» **DATA FOR REVIEW**

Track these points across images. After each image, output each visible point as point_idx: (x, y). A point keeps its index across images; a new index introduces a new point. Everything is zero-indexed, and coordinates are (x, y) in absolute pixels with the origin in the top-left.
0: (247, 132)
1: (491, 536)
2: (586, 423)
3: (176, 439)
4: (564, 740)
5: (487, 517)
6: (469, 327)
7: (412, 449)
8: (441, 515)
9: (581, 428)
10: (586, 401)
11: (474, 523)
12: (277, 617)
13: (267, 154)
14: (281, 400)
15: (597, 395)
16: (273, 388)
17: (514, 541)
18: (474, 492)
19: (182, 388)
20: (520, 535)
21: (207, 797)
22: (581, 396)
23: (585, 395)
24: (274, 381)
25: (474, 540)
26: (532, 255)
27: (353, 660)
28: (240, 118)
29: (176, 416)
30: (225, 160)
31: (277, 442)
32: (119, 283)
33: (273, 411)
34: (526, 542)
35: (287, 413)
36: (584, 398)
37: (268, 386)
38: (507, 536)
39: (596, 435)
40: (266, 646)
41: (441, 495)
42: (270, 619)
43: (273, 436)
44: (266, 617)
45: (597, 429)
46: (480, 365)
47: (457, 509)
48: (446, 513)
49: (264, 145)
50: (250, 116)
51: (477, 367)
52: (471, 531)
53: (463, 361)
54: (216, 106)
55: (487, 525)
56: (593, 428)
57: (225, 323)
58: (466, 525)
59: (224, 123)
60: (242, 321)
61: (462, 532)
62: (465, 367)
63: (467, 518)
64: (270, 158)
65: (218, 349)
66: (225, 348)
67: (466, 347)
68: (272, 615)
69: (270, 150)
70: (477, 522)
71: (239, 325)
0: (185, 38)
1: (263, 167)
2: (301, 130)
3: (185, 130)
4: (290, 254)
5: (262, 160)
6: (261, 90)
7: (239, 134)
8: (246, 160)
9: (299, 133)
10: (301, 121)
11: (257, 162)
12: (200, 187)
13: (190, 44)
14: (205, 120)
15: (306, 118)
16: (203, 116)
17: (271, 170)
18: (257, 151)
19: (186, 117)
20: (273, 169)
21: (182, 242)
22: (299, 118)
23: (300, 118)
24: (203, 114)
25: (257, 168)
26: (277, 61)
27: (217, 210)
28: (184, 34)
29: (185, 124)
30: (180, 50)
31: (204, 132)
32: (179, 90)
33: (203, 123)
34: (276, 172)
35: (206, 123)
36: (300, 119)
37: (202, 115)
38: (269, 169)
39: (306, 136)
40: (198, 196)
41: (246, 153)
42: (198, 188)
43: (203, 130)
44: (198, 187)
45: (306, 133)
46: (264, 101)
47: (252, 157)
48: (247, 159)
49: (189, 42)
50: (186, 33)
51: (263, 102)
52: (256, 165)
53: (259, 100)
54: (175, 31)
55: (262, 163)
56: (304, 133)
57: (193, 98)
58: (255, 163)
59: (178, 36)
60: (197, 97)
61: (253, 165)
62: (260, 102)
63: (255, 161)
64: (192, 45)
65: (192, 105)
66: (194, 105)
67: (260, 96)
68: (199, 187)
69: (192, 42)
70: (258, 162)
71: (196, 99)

» **WORK TASK**
Can you copy every one of the items above, reproducing each line without a single change?

» **REPLY**
Track these points across images. After each image, output each visible point as point_idx: (x, y). A point keeps its index across images; a new index introduces a new point. Everything is zero-indexed, and coordinates are (x, y) in absolute pixels with the origin in the top-left.
0: (247, 132)
1: (491, 536)
2: (586, 423)
3: (176, 439)
4: (564, 740)
5: (487, 517)
6: (469, 327)
7: (412, 449)
8: (441, 515)
9: (581, 428)
10: (586, 401)
11: (474, 523)
12: (277, 617)
13: (267, 154)
14: (281, 400)
15: (597, 395)
16: (273, 388)
17: (514, 541)
18: (474, 492)
19: (182, 388)
20: (520, 535)
21: (207, 797)
22: (581, 396)
23: (585, 395)
24: (274, 381)
25: (474, 540)
26: (532, 255)
27: (353, 660)
28: (240, 118)
29: (176, 416)
30: (225, 160)
31: (277, 442)
32: (119, 283)
33: (273, 411)
34: (526, 542)
35: (287, 413)
36: (584, 398)
37: (268, 386)
38: (507, 536)
39: (596, 435)
40: (266, 646)
41: (441, 495)
42: (270, 619)
43: (273, 436)
44: (266, 617)
45: (597, 429)
46: (480, 365)
47: (457, 509)
48: (446, 513)
49: (264, 145)
50: (250, 116)
51: (477, 367)
52: (471, 531)
53: (463, 361)
54: (216, 106)
55: (487, 525)
56: (593, 428)
57: (225, 323)
58: (466, 525)
59: (224, 123)
60: (242, 321)
61: (462, 532)
62: (465, 367)
63: (467, 518)
64: (270, 158)
65: (218, 349)
66: (225, 348)
67: (466, 347)
68: (272, 615)
69: (270, 150)
70: (477, 522)
71: (239, 325)
0: (185, 38)
1: (263, 167)
2: (301, 130)
3: (185, 130)
4: (290, 254)
5: (262, 160)
6: (261, 90)
7: (239, 134)
8: (246, 160)
9: (299, 133)
10: (301, 121)
11: (257, 162)
12: (200, 187)
13: (190, 44)
14: (205, 120)
15: (306, 118)
16: (203, 116)
17: (271, 170)
18: (257, 151)
19: (186, 117)
20: (273, 169)
21: (182, 242)
22: (299, 118)
23: (300, 118)
24: (203, 114)
25: (257, 168)
26: (277, 61)
27: (217, 210)
28: (184, 34)
29: (185, 124)
30: (180, 50)
31: (204, 132)
32: (179, 90)
33: (203, 123)
34: (276, 172)
35: (206, 123)
36: (300, 119)
37: (202, 115)
38: (269, 169)
39: (306, 136)
40: (198, 196)
41: (246, 153)
42: (198, 188)
43: (203, 130)
44: (198, 187)
45: (306, 133)
46: (264, 101)
47: (252, 157)
48: (247, 159)
49: (189, 42)
50: (186, 33)
51: (263, 102)
52: (256, 165)
53: (259, 100)
54: (175, 31)
55: (262, 163)
56: (304, 133)
57: (193, 98)
58: (255, 163)
59: (178, 36)
60: (197, 97)
61: (253, 165)
62: (260, 102)
63: (255, 161)
64: (192, 45)
65: (192, 105)
66: (194, 105)
67: (260, 96)
68: (199, 187)
69: (192, 42)
70: (258, 162)
71: (196, 99)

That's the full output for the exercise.